__WORK TO BE COMPLETED__:
As soon as the line containing "793 466 8.34" appears, copy it and every following line word for word until the records end.

__DATA PROVIDED__:

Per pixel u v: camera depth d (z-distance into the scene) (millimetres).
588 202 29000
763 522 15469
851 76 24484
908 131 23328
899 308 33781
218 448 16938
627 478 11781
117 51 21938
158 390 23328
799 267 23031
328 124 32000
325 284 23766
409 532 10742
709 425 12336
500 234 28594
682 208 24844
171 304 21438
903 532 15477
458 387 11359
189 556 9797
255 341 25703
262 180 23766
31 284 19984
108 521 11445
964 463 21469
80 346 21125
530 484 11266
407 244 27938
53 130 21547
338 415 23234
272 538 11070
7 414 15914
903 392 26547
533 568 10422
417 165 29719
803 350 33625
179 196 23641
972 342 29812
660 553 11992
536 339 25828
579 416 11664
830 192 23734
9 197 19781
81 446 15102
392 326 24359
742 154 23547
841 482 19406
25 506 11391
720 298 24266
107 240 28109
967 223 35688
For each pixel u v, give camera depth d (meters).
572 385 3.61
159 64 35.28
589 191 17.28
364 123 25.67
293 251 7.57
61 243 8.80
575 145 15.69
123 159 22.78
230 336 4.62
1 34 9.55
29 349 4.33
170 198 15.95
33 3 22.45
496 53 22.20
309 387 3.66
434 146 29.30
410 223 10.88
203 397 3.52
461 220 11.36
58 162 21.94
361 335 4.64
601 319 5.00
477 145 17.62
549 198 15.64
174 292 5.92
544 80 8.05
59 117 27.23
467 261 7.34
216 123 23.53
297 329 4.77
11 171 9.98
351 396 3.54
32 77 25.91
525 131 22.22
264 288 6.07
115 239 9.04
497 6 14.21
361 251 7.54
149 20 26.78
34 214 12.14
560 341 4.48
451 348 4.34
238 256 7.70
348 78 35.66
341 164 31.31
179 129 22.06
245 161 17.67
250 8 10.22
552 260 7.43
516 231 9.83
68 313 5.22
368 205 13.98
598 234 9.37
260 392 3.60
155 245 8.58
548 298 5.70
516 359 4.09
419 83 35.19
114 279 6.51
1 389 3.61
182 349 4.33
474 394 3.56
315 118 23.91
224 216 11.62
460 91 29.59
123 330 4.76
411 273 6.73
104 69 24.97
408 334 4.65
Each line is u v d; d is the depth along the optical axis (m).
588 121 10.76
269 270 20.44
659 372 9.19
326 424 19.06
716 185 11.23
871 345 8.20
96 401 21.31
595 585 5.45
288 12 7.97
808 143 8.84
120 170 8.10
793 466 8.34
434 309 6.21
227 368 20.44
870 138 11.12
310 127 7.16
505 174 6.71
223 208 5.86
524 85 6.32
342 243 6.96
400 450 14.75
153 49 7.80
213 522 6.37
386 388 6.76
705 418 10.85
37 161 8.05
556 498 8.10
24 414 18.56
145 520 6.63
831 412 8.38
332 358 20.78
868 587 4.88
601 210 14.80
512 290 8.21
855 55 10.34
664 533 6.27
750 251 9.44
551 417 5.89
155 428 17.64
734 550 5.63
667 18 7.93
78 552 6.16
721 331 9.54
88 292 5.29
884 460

__EXPECTED ANSWER__:
793 466 8.34
434 309 6.21
227 368 20.44
870 138 11.12
310 127 7.16
505 174 6.71
223 208 5.86
524 85 6.32
342 243 6.96
400 450 14.75
153 49 7.80
213 522 6.37
386 388 6.76
705 418 10.85
37 161 8.05
556 498 8.10
24 414 18.56
145 520 6.63
831 412 8.38
332 358 20.78
868 587 4.88
601 210 14.80
512 290 8.21
855 55 10.34
664 533 6.27
750 251 9.44
551 417 5.89
155 428 17.64
734 550 5.63
667 18 7.93
78 552 6.16
721 331 9.54
88 292 5.29
884 460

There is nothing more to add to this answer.